Aim:
List every line below that contains the word "typed", copying each one in full.

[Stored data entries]

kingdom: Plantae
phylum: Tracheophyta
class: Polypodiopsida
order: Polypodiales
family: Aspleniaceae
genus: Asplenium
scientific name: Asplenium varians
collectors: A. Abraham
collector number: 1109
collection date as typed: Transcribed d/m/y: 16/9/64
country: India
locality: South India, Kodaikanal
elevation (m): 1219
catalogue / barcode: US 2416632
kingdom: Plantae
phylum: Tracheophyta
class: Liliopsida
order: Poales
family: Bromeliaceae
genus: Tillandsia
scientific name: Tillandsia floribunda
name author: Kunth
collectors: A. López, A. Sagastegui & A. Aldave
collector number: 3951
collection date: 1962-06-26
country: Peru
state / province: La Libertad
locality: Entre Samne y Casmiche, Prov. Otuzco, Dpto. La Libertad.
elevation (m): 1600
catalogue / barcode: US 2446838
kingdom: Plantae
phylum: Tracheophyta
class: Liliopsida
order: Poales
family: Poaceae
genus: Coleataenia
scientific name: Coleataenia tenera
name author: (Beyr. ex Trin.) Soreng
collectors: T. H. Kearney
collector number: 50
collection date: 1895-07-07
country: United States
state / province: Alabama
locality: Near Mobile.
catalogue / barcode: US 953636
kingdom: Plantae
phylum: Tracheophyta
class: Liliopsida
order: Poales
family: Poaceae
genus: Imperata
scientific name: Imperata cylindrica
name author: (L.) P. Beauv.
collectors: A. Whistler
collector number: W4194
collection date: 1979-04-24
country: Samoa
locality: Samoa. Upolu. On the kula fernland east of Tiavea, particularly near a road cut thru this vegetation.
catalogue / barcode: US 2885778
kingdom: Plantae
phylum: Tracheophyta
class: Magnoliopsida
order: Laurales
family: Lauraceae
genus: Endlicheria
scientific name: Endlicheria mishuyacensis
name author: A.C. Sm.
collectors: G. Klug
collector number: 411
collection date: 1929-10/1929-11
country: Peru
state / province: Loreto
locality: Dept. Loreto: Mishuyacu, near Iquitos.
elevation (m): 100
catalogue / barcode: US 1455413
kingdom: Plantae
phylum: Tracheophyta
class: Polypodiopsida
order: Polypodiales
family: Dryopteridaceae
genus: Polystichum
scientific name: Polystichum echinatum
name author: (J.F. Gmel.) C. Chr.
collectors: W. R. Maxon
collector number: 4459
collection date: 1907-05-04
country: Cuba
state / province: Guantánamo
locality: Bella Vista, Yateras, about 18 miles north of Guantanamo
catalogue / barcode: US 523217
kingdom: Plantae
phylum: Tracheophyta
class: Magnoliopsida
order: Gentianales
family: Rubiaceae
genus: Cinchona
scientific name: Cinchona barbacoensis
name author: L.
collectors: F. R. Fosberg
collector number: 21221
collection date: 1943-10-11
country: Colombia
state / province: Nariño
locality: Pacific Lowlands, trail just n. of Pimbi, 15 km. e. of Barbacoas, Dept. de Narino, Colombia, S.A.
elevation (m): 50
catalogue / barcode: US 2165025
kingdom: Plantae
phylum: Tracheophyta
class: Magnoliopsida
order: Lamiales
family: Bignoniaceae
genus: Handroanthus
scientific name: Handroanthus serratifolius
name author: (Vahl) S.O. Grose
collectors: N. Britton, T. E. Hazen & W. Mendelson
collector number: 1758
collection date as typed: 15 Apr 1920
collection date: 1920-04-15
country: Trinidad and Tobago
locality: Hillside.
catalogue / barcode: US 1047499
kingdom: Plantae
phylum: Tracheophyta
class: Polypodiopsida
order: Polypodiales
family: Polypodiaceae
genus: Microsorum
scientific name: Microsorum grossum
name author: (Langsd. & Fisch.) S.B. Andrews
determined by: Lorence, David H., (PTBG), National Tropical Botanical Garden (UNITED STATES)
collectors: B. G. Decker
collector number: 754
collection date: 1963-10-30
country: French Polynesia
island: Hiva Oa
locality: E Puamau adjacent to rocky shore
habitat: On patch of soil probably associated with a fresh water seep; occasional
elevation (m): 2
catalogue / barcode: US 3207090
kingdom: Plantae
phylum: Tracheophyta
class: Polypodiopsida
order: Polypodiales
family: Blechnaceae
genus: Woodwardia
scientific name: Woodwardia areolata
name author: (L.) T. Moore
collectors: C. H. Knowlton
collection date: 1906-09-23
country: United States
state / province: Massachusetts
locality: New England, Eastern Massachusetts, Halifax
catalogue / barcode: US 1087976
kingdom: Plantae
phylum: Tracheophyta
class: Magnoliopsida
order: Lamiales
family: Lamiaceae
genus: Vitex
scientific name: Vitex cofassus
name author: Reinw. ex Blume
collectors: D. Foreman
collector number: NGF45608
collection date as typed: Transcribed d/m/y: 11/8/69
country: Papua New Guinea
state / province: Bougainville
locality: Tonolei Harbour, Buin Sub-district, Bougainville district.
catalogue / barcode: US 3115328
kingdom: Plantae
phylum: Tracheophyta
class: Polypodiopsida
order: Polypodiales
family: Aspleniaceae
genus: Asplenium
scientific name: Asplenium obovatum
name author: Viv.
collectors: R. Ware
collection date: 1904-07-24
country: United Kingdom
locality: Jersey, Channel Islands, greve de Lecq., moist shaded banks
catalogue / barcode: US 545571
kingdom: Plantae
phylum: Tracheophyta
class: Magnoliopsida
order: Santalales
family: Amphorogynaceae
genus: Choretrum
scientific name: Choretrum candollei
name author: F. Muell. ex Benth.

Reply to the task:
collection date as typed: Transcribed d/m/y: 16/9/64
collection date as typed: 15 Apr 1920
collection date as typed: Transcribed d/m/y: 11/8/69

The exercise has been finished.